5. Discussion and conclusion

This article is an attempt to work towards a richer spatial conceptual framework of unequal mobility of disabled people that draws together the social, embodied and affective approaches to disability. Our conceptual approach demands an interpretation of how disabled people make sense of themselves, routes and mobility while on the move. Our methods enabled us to gather insights about our co-researchers’ mobility life narratives, alongside how unfolding journey events generate moments of frustration that might not only test but mobilise advocacy. Our analysis suggested the existence of four themes that enable, or constrain, access to public space: the desire for social connections and independence, normative assumptions of standing design, the built form when going places (steps, gutters and stairs) and the interdependencies of various care and transport networks.

Our analysis suggests that the regulation of spaces by municipal authorities requires thinking not only about urban design for power assisted devices. Equally important is challenging the binary thinking implicit in ideas about ability and disability. Co-researchers’ narratives of being hailed into existence as disabled are highly context dependent. We illustrated how the emotional labour of planning journeys is an anxious process. This mode of carefulness may deter powered assisted device-bodies going certain places because of concerns about becoming disabled. It is therefore important to unsettle how disability is constituted in different social contexts. Consideration must be given to disabled people’s experience of lengthy, complex network-wide trips that enable possibilities to form and reform affirmative social relationships. We recognise the increased reliance on communication technologies but note the lack of detailed accessibility information that is vital to facilitate planning and journeying (Rachelle et al., Citation2019).

Our work points to the importance of valuing the body and its capacity to act and sense. We noted the importance of paying attention to the unfolding affective intensities of journeys themselves, alongside how bodies are placed within enabling and disabling transport and urban decision-making structures. We argue that moments of frustration may be conceived as rolling without a ‘home’ territory, within the socio-material relations that configure co-researchers’ sense of self as independent and capable. Such moments may trigger advocacy, despair or something else.

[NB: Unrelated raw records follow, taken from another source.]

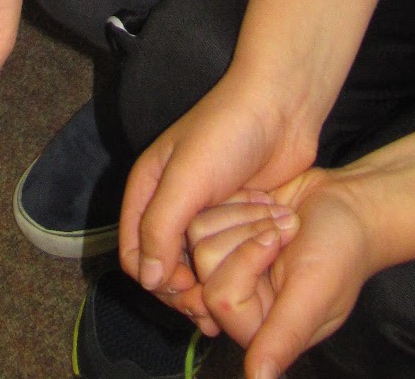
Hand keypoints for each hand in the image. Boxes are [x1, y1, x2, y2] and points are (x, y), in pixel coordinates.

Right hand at [119, 70, 318, 297]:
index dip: (154, 277)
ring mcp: (203, 212)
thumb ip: (161, 227)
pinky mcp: (232, 217)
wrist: (281, 107)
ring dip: (206, 287)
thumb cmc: (228, 133)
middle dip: (181, 290)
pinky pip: (222, 257)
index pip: (133, 252)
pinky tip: (243, 286)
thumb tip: (147, 280)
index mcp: (147, 189)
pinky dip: (228, 274)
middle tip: (209, 306)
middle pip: (162, 266)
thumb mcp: (187, 178)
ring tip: (226, 304)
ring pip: (193, 267)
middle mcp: (170, 203)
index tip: (186, 287)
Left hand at [190, 172, 373, 378]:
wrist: (351, 206)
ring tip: (280, 216)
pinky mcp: (227, 230)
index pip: (219, 297)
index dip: (246, 260)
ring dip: (246, 214)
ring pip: (200, 233)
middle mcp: (238, 296)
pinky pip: (205, 210)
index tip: (279, 240)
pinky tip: (268, 203)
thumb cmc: (342, 252)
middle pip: (204, 262)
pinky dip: (239, 199)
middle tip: (286, 228)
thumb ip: (283, 337)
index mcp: (257, 325)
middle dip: (248, 233)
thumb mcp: (314, 295)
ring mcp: (228, 261)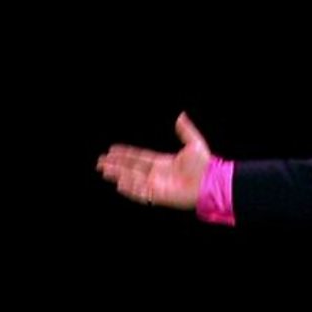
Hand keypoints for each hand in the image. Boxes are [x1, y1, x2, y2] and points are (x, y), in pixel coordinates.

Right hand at [96, 112, 210, 209]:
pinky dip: (129, 188)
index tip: (111, 150)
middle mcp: (157, 174)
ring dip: (117, 174)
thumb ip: (185, 130)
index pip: (138, 157)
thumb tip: (180, 115)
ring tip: (104, 170)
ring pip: (131, 179)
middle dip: (115, 165)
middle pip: (130, 168)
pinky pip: (140, 192)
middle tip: (100, 162)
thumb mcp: (194, 143)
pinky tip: (119, 183)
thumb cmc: (205, 165)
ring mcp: (156, 185)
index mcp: (163, 162)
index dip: (125, 154)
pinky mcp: (158, 195)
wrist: (211, 182)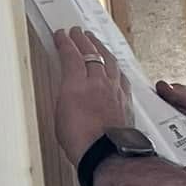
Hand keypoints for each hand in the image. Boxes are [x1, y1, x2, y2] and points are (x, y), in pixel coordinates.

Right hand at [52, 28, 135, 164]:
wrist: (105, 154)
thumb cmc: (80, 141)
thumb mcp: (60, 114)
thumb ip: (65, 94)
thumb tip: (69, 89)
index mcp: (76, 84)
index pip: (70, 55)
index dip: (65, 42)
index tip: (61, 35)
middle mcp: (97, 82)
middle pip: (91, 52)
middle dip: (82, 39)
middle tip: (77, 32)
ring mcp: (114, 89)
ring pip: (109, 60)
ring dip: (100, 48)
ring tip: (95, 41)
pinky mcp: (125, 99)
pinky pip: (120, 75)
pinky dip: (115, 66)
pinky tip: (114, 65)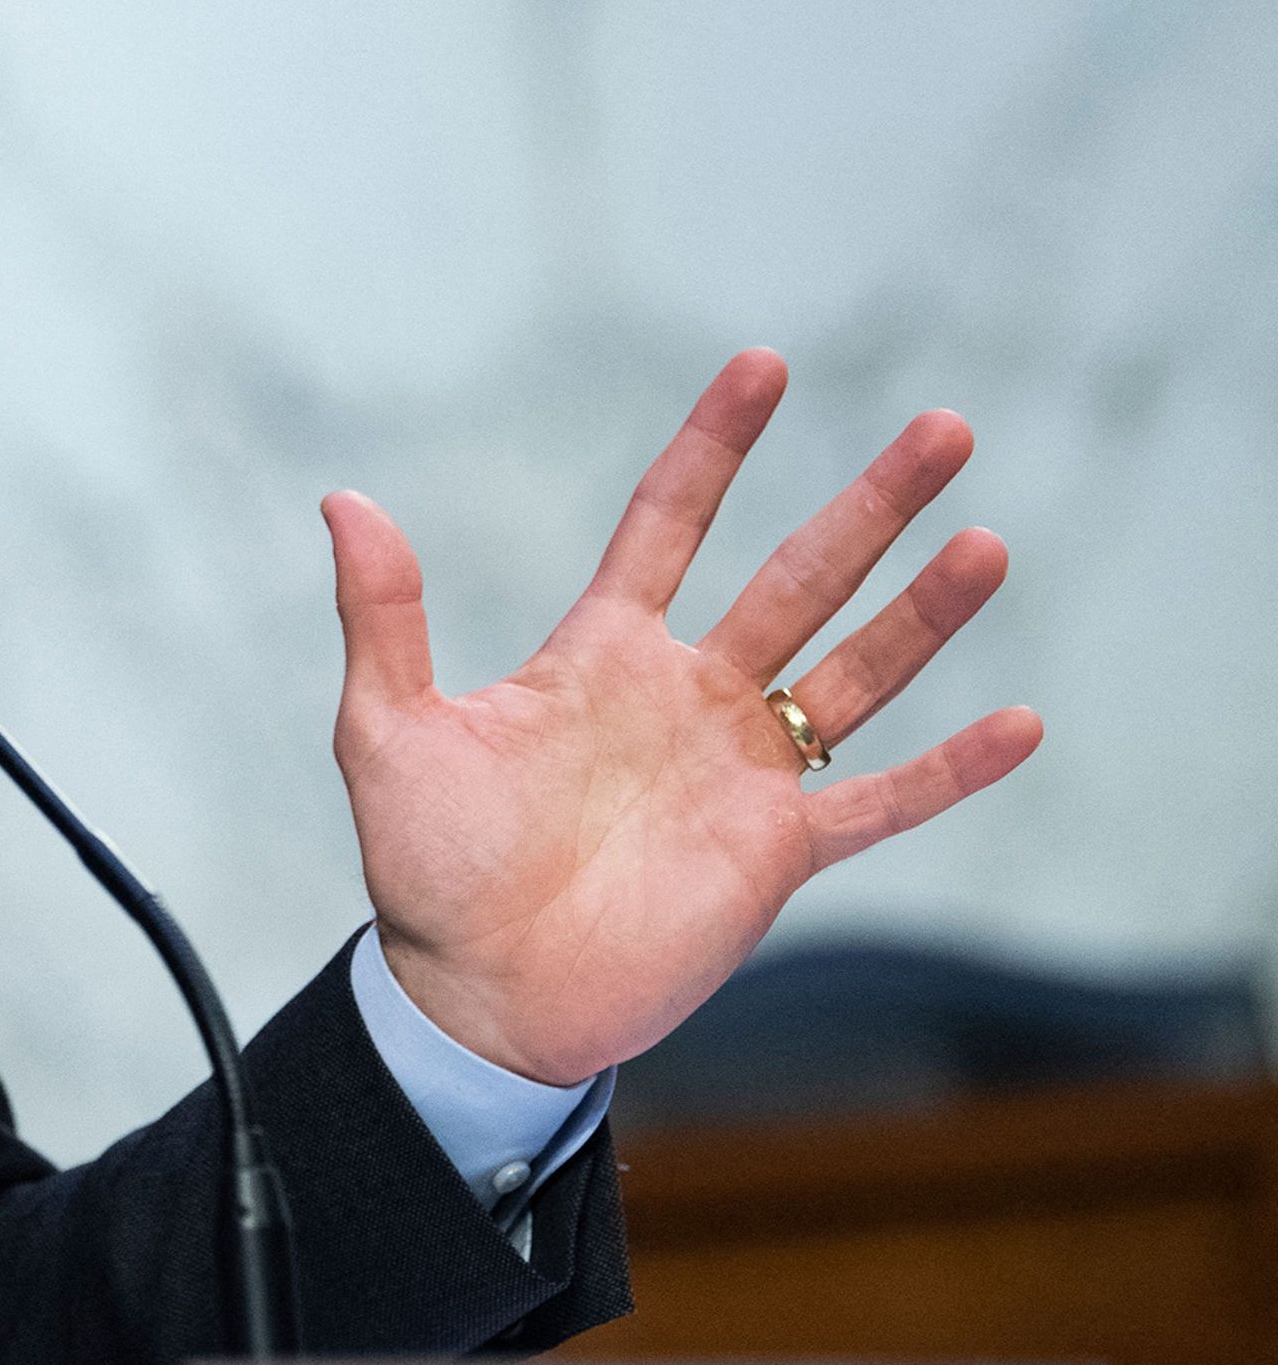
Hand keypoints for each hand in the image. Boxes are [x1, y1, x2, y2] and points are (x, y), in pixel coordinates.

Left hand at [325, 350, 1039, 1087]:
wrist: (476, 1000)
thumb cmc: (428, 869)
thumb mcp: (389, 731)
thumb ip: (382, 617)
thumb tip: (341, 499)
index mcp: (601, 654)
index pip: (670, 521)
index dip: (715, 444)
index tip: (765, 364)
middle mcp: (686, 697)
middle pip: (797, 577)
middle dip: (868, 505)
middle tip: (944, 429)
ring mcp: (740, 772)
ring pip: (855, 673)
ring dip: (923, 613)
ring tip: (988, 541)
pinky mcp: (776, 855)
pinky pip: (880, 805)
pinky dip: (950, 771)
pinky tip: (1023, 723)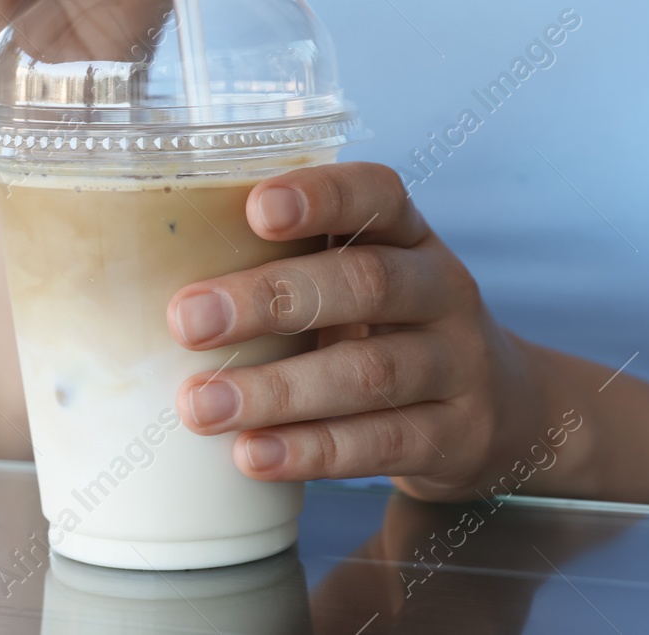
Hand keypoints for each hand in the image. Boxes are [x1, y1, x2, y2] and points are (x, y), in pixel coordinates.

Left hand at [165, 162, 563, 500]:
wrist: (506, 412)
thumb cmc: (390, 330)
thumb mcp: (357, 283)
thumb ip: (286, 267)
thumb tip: (142, 276)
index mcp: (409, 235)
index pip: (378, 194)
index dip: (321, 196)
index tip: (255, 209)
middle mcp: (442, 290)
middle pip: (365, 284)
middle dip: (270, 299)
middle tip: (186, 320)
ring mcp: (458, 365)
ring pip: (370, 373)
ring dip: (277, 390)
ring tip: (200, 405)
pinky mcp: (456, 437)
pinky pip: (383, 443)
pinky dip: (313, 451)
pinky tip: (253, 455)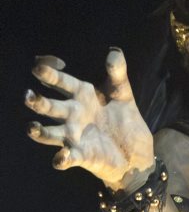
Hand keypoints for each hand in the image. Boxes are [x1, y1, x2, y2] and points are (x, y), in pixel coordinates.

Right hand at [26, 50, 153, 188]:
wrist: (137, 151)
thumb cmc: (125, 119)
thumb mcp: (123, 93)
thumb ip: (117, 73)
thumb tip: (114, 52)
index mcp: (81, 96)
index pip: (62, 83)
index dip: (50, 75)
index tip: (38, 67)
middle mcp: (72, 115)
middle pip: (50, 107)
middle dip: (38, 102)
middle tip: (28, 95)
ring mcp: (75, 136)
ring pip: (51, 133)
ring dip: (40, 132)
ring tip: (32, 127)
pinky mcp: (82, 156)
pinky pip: (68, 158)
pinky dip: (63, 159)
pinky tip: (60, 159)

There is a need for greater attention to the geographies, mobility and politics of powered mobility devices to improve access to public space for disabled people. Mobility justice should not be an ‘add-on’ to existing systems, rather there is a need to consult disabled people on projects and policy changes to ensure meaningful input which can include a range of diverse disabilities (Rachele et al. Citation2019; van Holstein, Wiesel, and Legacy Citation2022). Our conclusion resonates with that of Jerome et al. (Citation2019) that disabled people’s mobility experiences offer an important starting point to learn how to move with, and care for, disabled people to help enable their everyday journeys.

Acknowledgments

The authors wish to acknowledge the support from Linkage Partner Assistive Technology Services Australia (ATSA).

Disclosure statement

No potential conflict of interest was reported by the author(s).

Additional information

Funding

This work was supported by the Australian Research Council under Grant LP180100913.

Notes on contributors

Theresa Harada

Theresa Harada is an Associate Research Fellow at the Faculty of Arts, Social Sciences and Humanities, School of Geography and Sustainable Communities at the University of Wollongong.

Gordon Waitt

Gordon Waitt is a Senior Professor at the Faculty of Arts, Social Sciences and Humanities, School of Geography and Sustainable Communities at the University of Wollongong.

Notes

1 Movement is conceived as pivotal to the making, remaking and unmaking of self and place. We employ the term ‘roll’ to indicate the movement of assistive wheeled devices described by participants – although they are variously referred to as rolling, wheeling and driving. That said, we note the differentiated experience of rolling by manual wheelchairs, power assisted wheelchairs and mobility scooters.